Je le redis, le Conseil national de la montagne y travaille, et, dans certains territoires, des groupes de travail associant élus et représentants de l'État se sont aussi constitués pour mettre en œuvre des solutions pragmatiques et adaptées aux spécificités de chaque territoire. Je pense, en particulier, au groupe de travail Savoie, que vous connaissez sans doute.

Nous pouvons aussi mieux utiliser les outils actuellement à notre disposition, que d'autres viendront bientôt compléter.

J'en profite pour souligner que les règles de vote sur les travaux dans les copropriétés, modifiées par la loi ALUR, vont être de nature à faciliter la prise de décision dans ces résidences où la propriété est morcelée. Nous verrons ensemble l'efficacité que peut produire ce dispositif.

Je pense aussi à une meilleure utilisation des conventions d'aménagement touristique qui sont prévues dans la loi Montagne et qui permettent à la commune d'exiger un engagement de la part de l'opérateur sur le niveau de mise en marché des lits. Cette possibilité étant encore peu utilisée, je souhaite que nous travaillions afin de la rendre plus praticable pour les communes.

Il nous faut, en outre, réfléchir aux dispositions à même de renforcer l'investissement dans ces résidences. La Foncière rénovation montagne, montée début 2013, en est un exemple intéressant. Elle permettra également d'ouvrir une réflexion sur les questions fiscales puisque c'est ce cadre-là qui, vous l'avez indiqué, favorise, notamment au travers du Censi-Bouvard, les nouvelles constructions plutôt que la rénovation.

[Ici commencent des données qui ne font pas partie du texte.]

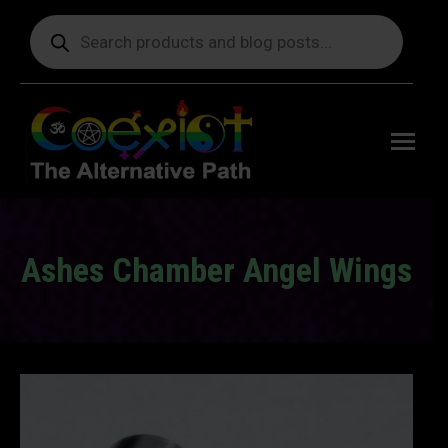
Products
search
Free
shipping
on orders
delivering
to the US
over $99.
Ashes Chamber Angel Wings
You are here: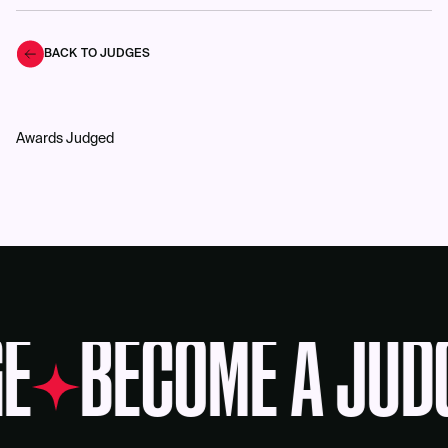
BACK TO JUDGES
Awards Judged
E
BECOME A JUD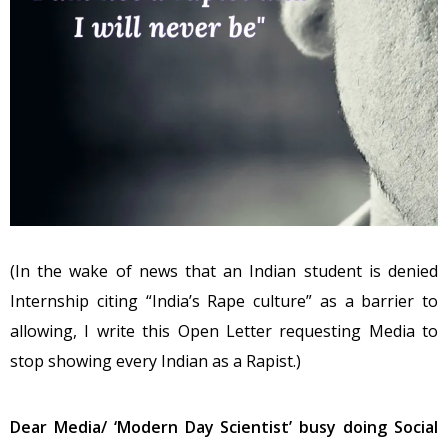
(In the wake of news that an Indian student is denied
Internship citing “India’s Rape culture” as a barrier to
allowing, I write this Open Letter requesting Media to
stop showing every Indian as a Rapist.)
Dear Media/ ‘Modern Day Scientist’ busy doing Social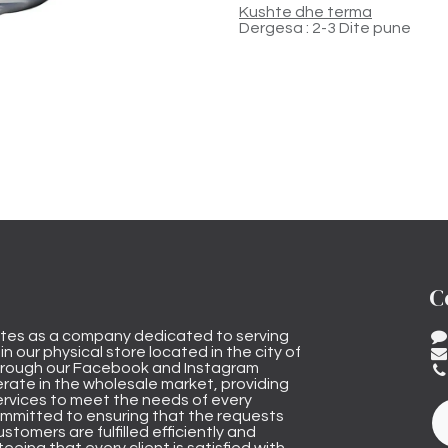
Kushte dhe terma
Dergesa : 2-3 Dite pune
C
tes as a company dedicated to serving
n our physical store located in the city of
through our Facebook and Instagram
rate in the wholesale market, providing
ervices to meet the needs of every
mmitted to ensuring that the requests
stomers are fulfilled efficiently and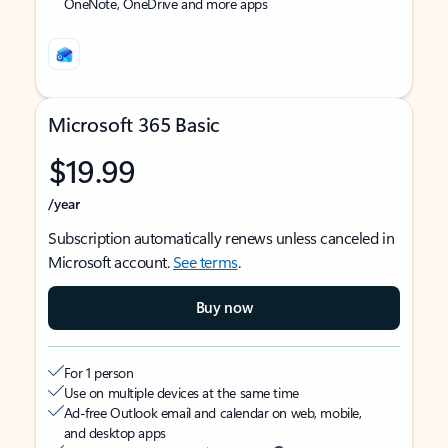
OneNote, OneDrive and more apps
Microsoft 365 Basic
$19.99
/year
Subscription automatically renews unless canceled in
Microsoft account.
See terms
.
Buy now
For 1 person
Use on multiple devices at the same time
Ad-free Outlook email and calendar on web, mobile,
and desktop apps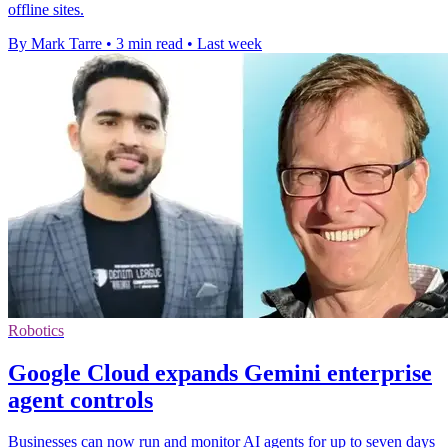
offline sites.
By Mark Tarre
•
3 min read
•
Last week
Robotics
Google Cloud expands Gemini enterprise
agent controls
Businesses can now run and monitor AI agents for up to seven days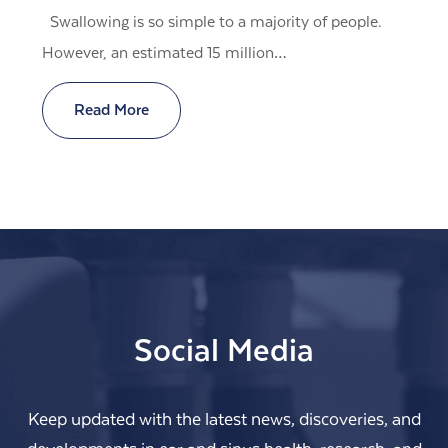
Swallowing is so simple to a majority of people.
However, an estimated 15 million…
Read More
Social Media
Keep updated with the latest news, discoveries, and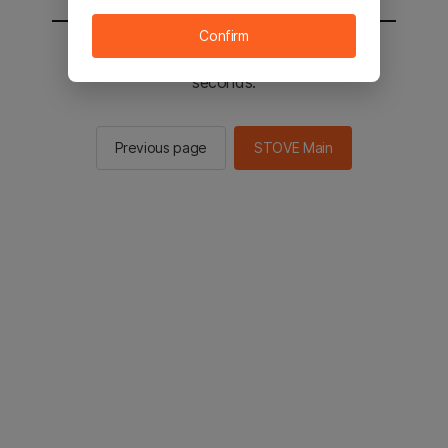
Confirm
You will be sent to the STOVE main in 2
seconds.
Previous page
STOVE Main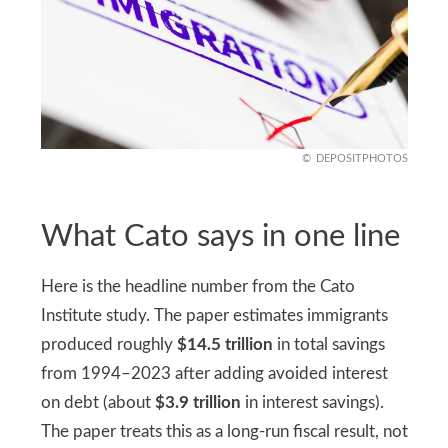
DEPOSITPHOTOS
What Cato says in one line
Here is the headline number from the Cato
Institute study. The paper estimates immigrants
produced roughly
$14.5 trillion
in total savings
from 1994–2023 after adding avoided interest
on debt (about
$3.9 trillion
in interest savings).
The paper treats this as a long-run fiscal result, not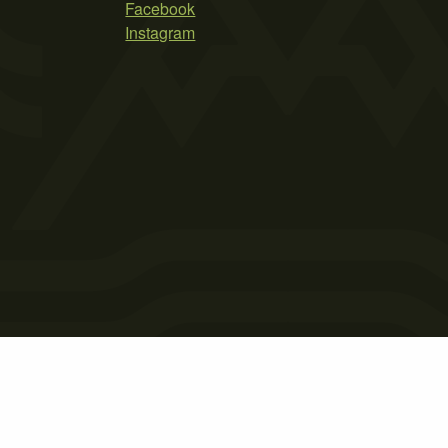
Facebook
Instagram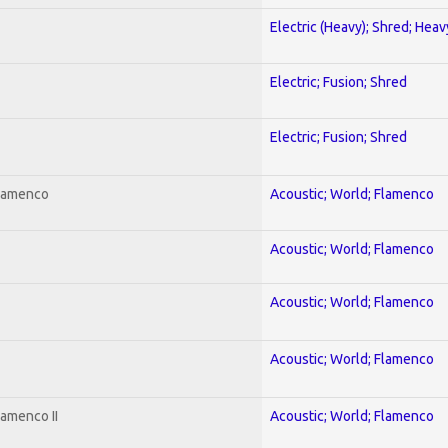
Electric (Heavy); Shred; Hea
Electric; Fusion; Shred
Electric; Fusion; Shred
Flamenco
Acoustic; World; Flamenco
Acoustic; World; Flamenco
Acoustic; World; Flamenco
Acoustic; World; Flamenco
lamenco II
Acoustic; World; Flamenco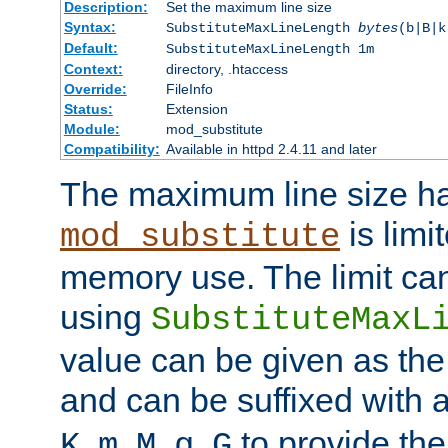
Description:
Set the maximum line size
Syntax:
SubstituteMaxLineLength
bytes
(b|B|k
Default:
SubstituteMaxLineLength 1m
Context:
directory, .htaccess
Override:
FileInfo
Status:
Extension
Module:
mod_substitute
Compatibility:
Available in httpd 2.4.11 and later
The maximum line size h
is limit
mod_substitute
memory use. The limit ca
using
SubstituteMaxL
value can be given as the
and can be suffixed with a
,
,
,
,
to provide the
K
m
M
g
G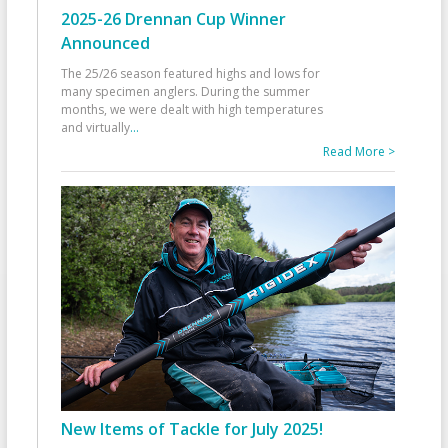
2025-26 Drennan Cup Winner
Announced
The 25/26 season featured highs and lows for
many specimen anglers. During the summer
months, we were dealt with high temperatures
and virtually
...
Read More >
New Items of Tackle for July 2025!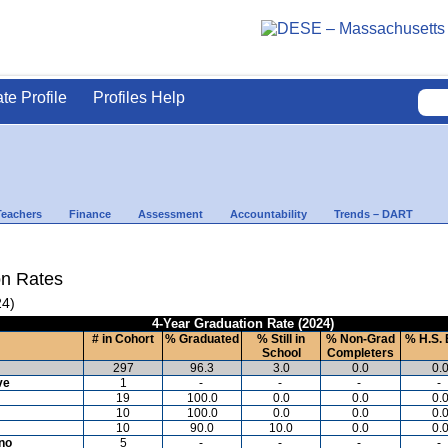
ate Profile
Profiles Help
Teachers
Finance
Assessment
Accountability
Trends – DART
on Rates
24)
4-Year Graduation Rate (2024)
# in Cohort
% Graduated
% Still in
% Non-Grad
% H.S. 
School
Completers
297
96.3
3.0
0.0
0.
ve
1
-
-
-
-
19
100.0
0.0
0.0
0.
10
100.0
0.0
0.0
0.
10
90.0
10.0
0.0
0.
ino
5
-
-
-
-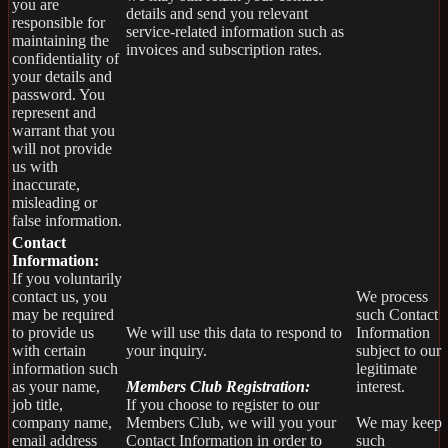
you are
details and send you relevant
responsible for
service-related information such as
maintaining the
invoices and subscription rates.
confidentiality of
your details and
password. You
represent and
warrant that you
will not provide
us with
inaccurate,
misleading or
false information.
Contact
Information:
If you voluntarily
contact us, you
We process
may be required
such Contact
to provide us
We will use this data to respond to
Information
with certain
your inquiry.
subject to our
information such
legitimate
as your name,
Members Club Registration:
interest.
job title,
If you choose to register to our
company name,
Members Club, we will you your
We may keep
email address
Contact Information in order to
such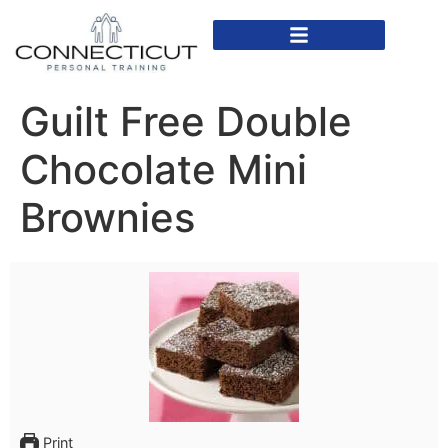
In Home Personal Training
Virtual Personal Training
Guilt Free Double
Chocolate Mini
Brownies
Print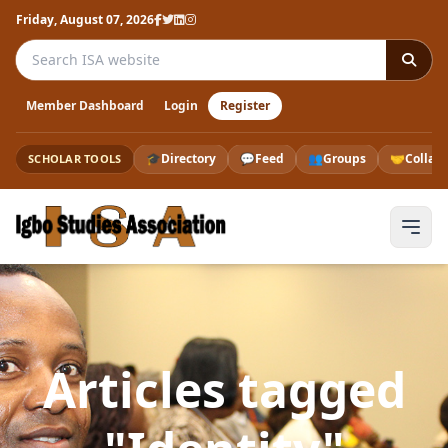
Friday, August 07, 2026
Search the ISA website
Member Dashboard
Login
Register
🎓
Directory
💬
Feed
👥
Groups
🤝
Collab
SCHOLAR TOOLS
Articles tagged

L'ensemble de ces chantiers sont devant nous. Vous pouvez compter sur mon engagement pour avancer sur ces questions. (MM. Jean Desessard et André Gattolin applaudissent.)

M. le président. La parole est à M. Ronan Dantec, pour la réplique.

M. Ronan Dantec. Madame la ministre, je vous remercie pour la précision de votre réponse.

J'insiste sur l'urgence à ouvrir très rapidement un débat sur l'évaluation du dispositif Censi-Bouvard, qui a un impact dans les zones de montagne et dans d'autres zones touristiques - la Corse, des zones littorales.